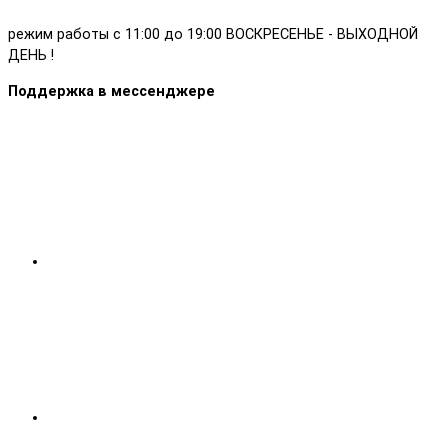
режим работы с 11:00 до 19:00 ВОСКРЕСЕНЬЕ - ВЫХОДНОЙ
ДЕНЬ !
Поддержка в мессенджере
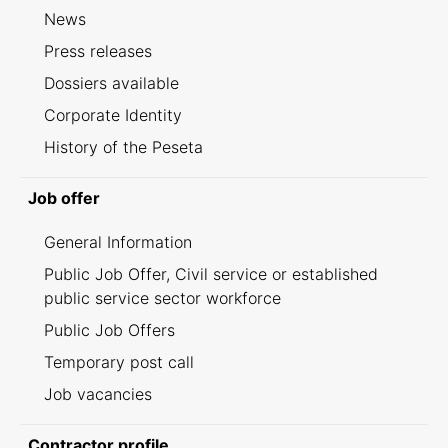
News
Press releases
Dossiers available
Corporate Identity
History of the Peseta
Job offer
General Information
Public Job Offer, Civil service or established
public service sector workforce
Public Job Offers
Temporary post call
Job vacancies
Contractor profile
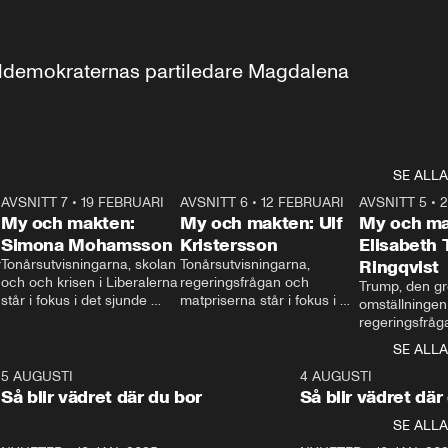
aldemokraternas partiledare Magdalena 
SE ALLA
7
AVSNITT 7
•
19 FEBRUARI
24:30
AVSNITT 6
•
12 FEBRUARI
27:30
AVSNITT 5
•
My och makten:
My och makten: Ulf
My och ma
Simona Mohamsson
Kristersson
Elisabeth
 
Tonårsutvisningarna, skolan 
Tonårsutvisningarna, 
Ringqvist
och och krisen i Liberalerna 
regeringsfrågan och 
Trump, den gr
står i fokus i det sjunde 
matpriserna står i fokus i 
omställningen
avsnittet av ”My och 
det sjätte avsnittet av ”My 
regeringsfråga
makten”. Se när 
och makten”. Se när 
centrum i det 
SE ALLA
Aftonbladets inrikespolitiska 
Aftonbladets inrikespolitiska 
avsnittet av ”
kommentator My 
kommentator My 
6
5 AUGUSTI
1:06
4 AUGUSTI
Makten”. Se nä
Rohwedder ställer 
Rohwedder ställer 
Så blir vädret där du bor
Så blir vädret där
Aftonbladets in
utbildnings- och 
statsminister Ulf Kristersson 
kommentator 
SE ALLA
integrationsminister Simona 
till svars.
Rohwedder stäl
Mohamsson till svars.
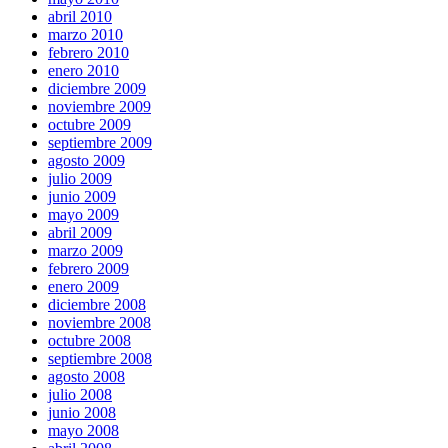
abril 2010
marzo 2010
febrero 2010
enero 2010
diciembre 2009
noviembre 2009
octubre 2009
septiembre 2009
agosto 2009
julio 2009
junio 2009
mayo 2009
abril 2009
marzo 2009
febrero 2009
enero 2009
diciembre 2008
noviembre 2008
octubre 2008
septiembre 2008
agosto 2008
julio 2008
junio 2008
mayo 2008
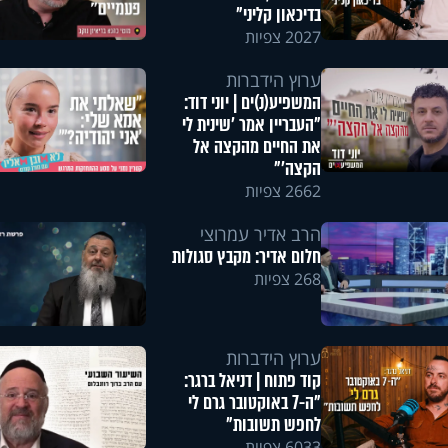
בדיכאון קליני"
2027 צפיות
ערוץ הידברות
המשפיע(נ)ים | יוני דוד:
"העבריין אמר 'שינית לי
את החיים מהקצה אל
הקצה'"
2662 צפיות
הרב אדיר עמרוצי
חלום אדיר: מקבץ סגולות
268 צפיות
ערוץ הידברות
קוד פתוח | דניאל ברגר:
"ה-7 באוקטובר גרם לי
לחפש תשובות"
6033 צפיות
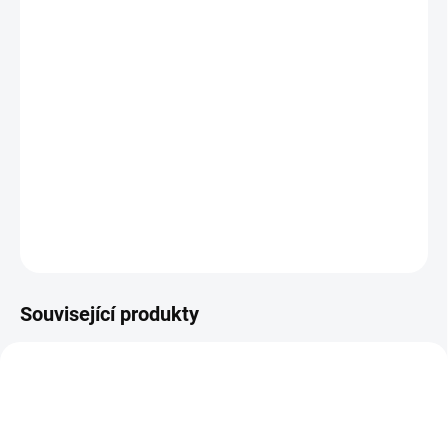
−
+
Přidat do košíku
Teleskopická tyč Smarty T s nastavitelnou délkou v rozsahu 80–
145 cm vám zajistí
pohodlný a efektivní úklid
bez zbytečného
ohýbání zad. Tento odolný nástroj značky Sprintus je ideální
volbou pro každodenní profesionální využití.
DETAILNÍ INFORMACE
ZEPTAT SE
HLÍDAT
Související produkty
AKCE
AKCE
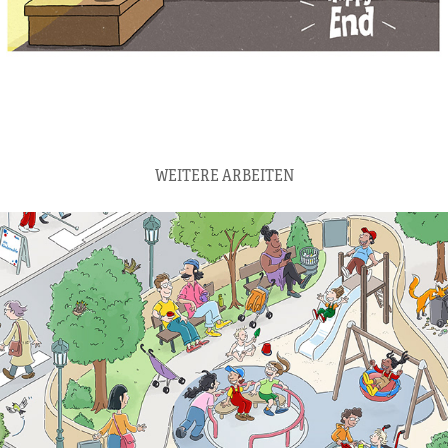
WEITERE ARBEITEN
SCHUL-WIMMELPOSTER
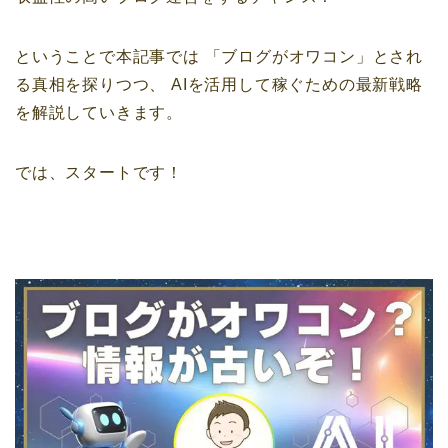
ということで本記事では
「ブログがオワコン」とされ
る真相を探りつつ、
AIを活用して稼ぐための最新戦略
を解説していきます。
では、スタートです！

* ACTIVITY *
In the copy, include exactly the lines from the one containing "Public Job Offer, Civil" through the last line of the records, and no pictures or other text.

* SOLVED EXERCISE *
Public Job Offer, Civil service or established
public service sector workforce
Public Job Offers
Temporary post call
Job vacancies
Contractor profile
aldemokraternas partiledare Magdalena 
SE ALLA
7
AVSNITT 7
•
19 FEBRUARI
24:30
AVSNITT 6
•
12 FEBRUARI
27:30
AVSNITT 5
•
My och makten:
My och makten: Ulf
My och ma
Simona Mohamsson
Kristersson
Elisabeth
 
Tonårsutvisningarna, skolan 
Tonårsutvisningarna, 
Ringqvist
och och krisen i Liberalerna 
regeringsfrågan och 
Trump, den gr
står i fokus i det sjunde 
matpriserna står i fokus i 
omställningen
avsnittet av ”My och 
det sjätte avsnittet av ”My 
regeringsfråga
makten”. Se när 
och makten”. Se när 
centrum i det 
SE ALLA
Aftonbladets inrikespolitiska 
Aftonbladets inrikespolitiska 
avsnittet av ”
kommentator My 
kommentator My 
6
5 AUGUSTI
1:06
4 AUGUSTI
Makten”. Se nä
Rohwedder ställer 
Rohwedder ställer 
Så blir vädret där du bor
Så blir vädret där
Aftonbladets in
utbildnings- och 
statsminister Ulf Kristersson 
kommentator 
SE ALLA
integrationsminister Simona 
till svars.
Rohwedder stäl
Mohamsson till svars.
abril 2010
marzo 2010
febrero 2010
enero 2010
diciembre 2009
noviembre 2009
octubre 2009
septiembre 2009
agosto 2009
julio 2009
junio 2009
mayo 2009
abril 2009
marzo 2009
febrero 2009
enero 2009
diciembre 2008
noviembre 2008
octubre 2008
septiembre 2008
agosto 2008
julio 2008
junio 2008
mayo 2008
בדיכאון קליני"
2027 צפיות
ערוץ הידברות
המשפיע(נ)ים | יוני דוד:
"העבריין אמר 'שינית לי
את החיים מהקצה אל
הקצה'"
2662 צפיות
הרב אדיר עמרוצי
חלום אדיר: מקבץ סגולות
268 צפיות
ערוץ הידברות
קוד פתוח | דניאל ברגר:
"ה-7 באוקטובר גרם לי
לחפש תשובות"
6033 צפיות
−
+
Přidat do košíku
Teleskopická tyč Smarty T s nastavitelnou délkou v rozsahu 80–
145 cm vám zajistí
pohodlný a efektivní úklid
bez zbytečného
ohýbání zad. Tento odolný nástroj značky Sprintus je ideální
volbou pro každodenní profesionální využití.
DETAILNÍ INFORMACE
ZEPTAT SE
HLÍDAT
Související produkty
AKCE
AKCE
WEITERE ARBEITEN
SCHUL-WIMMELPOSTER
ということで本記事では
「ブログがオワコン」とされ
る真相を探りつつ、
AIを活用して稼ぐための最新戦略
を解説していきます。
では、スタートです！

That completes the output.